Dad returned home, and returned to the full time care of Jalves. My cousin picked up the prescriptions for antibiotics and pain medications that were passed on as part of his care – but it appears from later inspection that those were not followed through to their conclusion. The pain meds were less than half finished, and the antibiotics hardly touched.

Some time after the new year, as it became apparent to more family members that Dad was not doing very well, another of my cousins, who is herself a nurse, came to Rio to aid father’s recovery.

It was during her ten-day stay that the appointment to take the stitches out came due. That day, Tuesday, the 16th of January, was a long rough ride for all involved. My father, cousins, and a friend of the family who volunteered to help drive him to the clinic all left the house at about ten in the morning.
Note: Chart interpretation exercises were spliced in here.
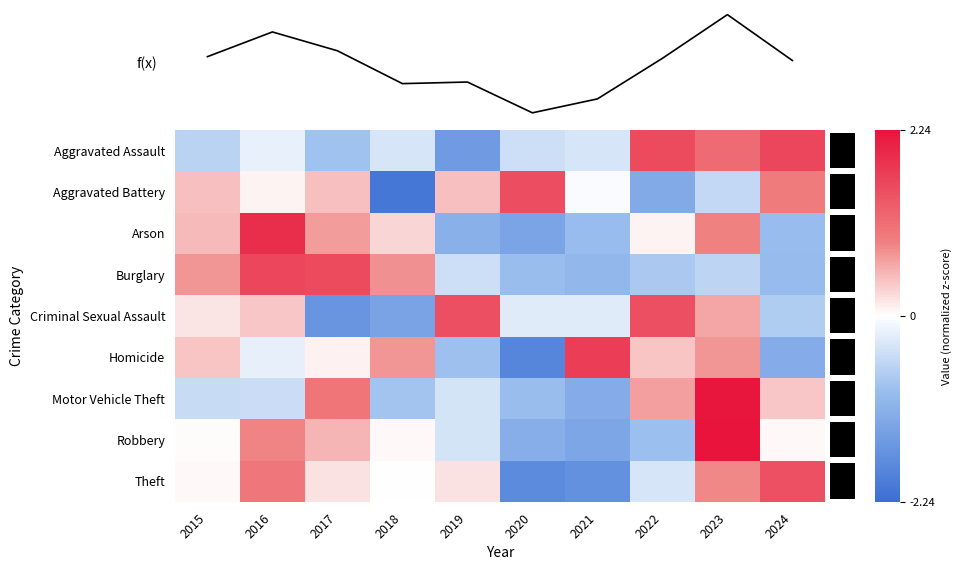

Reading left to right, extract all data points from this chart.

Aggravated Assault: 2015=-0.6	2016=-0.2	2017=-0.8	2018=-0.4	2019=-1.5	2020=-0.5	2021=-0.4	2022=1.5	2023=1.2	2024=1.6
Aggravated Battery: 2015=0.5	2016=0.1	2017=0.5	2018=-2.1	2019=0.5	2020=1.5	2021=-0.0	2022=-1.2	2023=-0.5	2024=1.0
Arson: 2015=0.5	2016=1.9	2017=0.7	2018=0.3	2019=-1.1	2020=-1.3	2021=-0.9	2022=0.1	2023=0.9	2024=-0.9
Burglary: 2015=0.7	2016=1.6	2017=1.6	2018=0.8	2019=-0.5	2020=-0.9	2021=-1.0	2022=-0.7	2023=-0.6	2024=-0.9
Criminal Sexual Assault: 2015=0.2	2016=0.4	2017=-1.6	2018=-1.4	2019=1.5	2020=-0.3	2021=-0.3	2022=1.5	2023=0.6	2024=-0.7
Homicide: 2015=0.4	2016=-0.2	2017=0.1	2018=0.7	2019=-0.9	2020=-1.8	2021=1.7	2022=0.4	2023=0.7	2024=-1.2
Motor Vehicle Theft: 2015=-0.5	2016=-0.5	2017=1.0	2018=-0.8	2019=-0.4	2020=-0.9	2021=-1.2	2022=0.7	2023=2.2	2024=0.4
Robbery: 2015=0.0	2016=0.9	2017=0.5	2018=0.0	2019=-0.4	2020=-1.2	2021=-1.3	2022=-0.9	2023=2.2	2024=0.0
Theft: 2015=0.1	2016=1.0	2017=0.2	2018=-0.0	2019=0.2	2020=-1.8	2021=-1.7	2022=-0.4	2023=0.8	2024=1.5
At four in the afternoon, after hours of slogging through ques and recalcitrant doctors the crew landed back at the local public health station. There because of a complaint that my father was not urinating normally (he had not urinated at all in four days, and had begun to refuse to drink or eat anything) and due to his obvious physical discomfort and exhaustion, the station’s director made a few calls and got him committed to another hospital – CER, Leblon. The call was put in, and then dad and my two cousins waited for five hours for the ambulance (the driver from earlier had to attend to her daughter, and so had to leave), which albeit normally slow, was even more so that day because of a torrential downpour that flooded the neighborhood they were in.

Finally, at ten at night, hours after the public health station should have closed (but didn’t in order to allow my father to be picked up) the ambulance showed up and took dad and my two cousins to the hospital: CER, Leblon.

It was here that I found my father, in the Brazilian equivalent to an ICU, on the clammy afternoon of the 17th of January, 2013.

William Huber in hospital, CER Leblon, January 2013.
William Huber in hospital, CER Leblon, January 2013.